Skills, Rules, and Context
Learn how Mogplex separates reusable skills, rules, and context so agents stay composable instead of bloated.
Mogplex splits shared agent building blocks into three different libraries on purpose:
- skills
- rules
- context
They are related, but they are not interchangeable.
Skills
Skills are reusable capability packages.
Use them when an agent should know how to do a class of work, such as:
- following a specialist workflow
- using a reusable investigation pattern
- applying a repeatable framework-specific playbook
- importing an external skill from a registry
In the current product, the Skills surface has three acquisition paths:
- local skills you create and edit directly
- skills.sh registry browsing and install
- Vercel docs import, which can turn a Vercel document into a local skill
Local skills are typed as:
- runbook
- tool
- prompt
- workflow
That makes the Skills area both a library editor and a discovery surface.
Rules
Rules are shared instruction blocks and policy constraints.
Use them when an agent should consistently respect how it is allowed to operate, such as:
- coding standards
- repo guardrails
- deployment restrictions
- review style
- behavioral policy
The current Rules surface is a small global file manager. You can create, edit, and delete shared rule files, then reuse them across many agents instead of copying the same policy into every system prompt.
Context
Context is reusable reference material and memory.
Use it when an agent needs background knowledge repeatedly, such as:
- architecture notes
- domain terminology
- system boundaries
- durable preferences
- timeline events worth remembering
The current Context surface is memory-oriented, not just a static text list. It supports four lanes:
- Session for the current working set
- Semantic for durable truths and preferences
- Episodic for timeline events and milestones
- Procedural for reusable workflows and runbooks
You can add entries, search them, delete them, and run Compact or Checkpoint actions. Context can also be scoped to the current repo or workspace session when that information is available.
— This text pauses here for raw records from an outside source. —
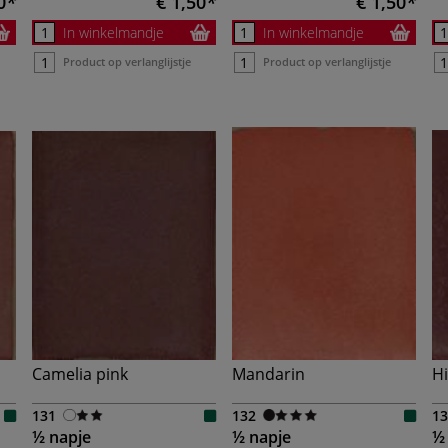
0
€ 1,50
€ 1,50
In winkelmandje
In winkelmandje
Product op verlanglijstje
Product op verlanglijstje
Camelia pink
Mandarin
Hi
131
132
13
½ napje
½ napje
½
How to split responsibility
Use this decision rule:
- if it teaches a repeatable workflow or specialty: skill
- if it constrains behavior or policy: rule
- if it explains the system or preserves useful memory: context
When those are separated cleanly, agent prompts stay smaller, more reusable, and easier to maintain.
Why this matters in practice
Without this split, teams tend to create one giant agent prompt that mixes:
- capabilities
- policies
- architecture notes
- temporary instructions
- memory that should have been stored elsewhere
That works briefly and then becomes difficult to reason about or update.
Mogplex works better when the roster entry stays readable and these supporting libraries hold the reusable detail.
A good composition pattern
For a strong reusable agent:
- define the core identity in the roster
- attach shared rules for non-negotiable behavior
- add skills for specialist workflows
- use context for background knowledge or memory the task actually needs
That gives you a stable reusable agent without turning every task into prompt surgery.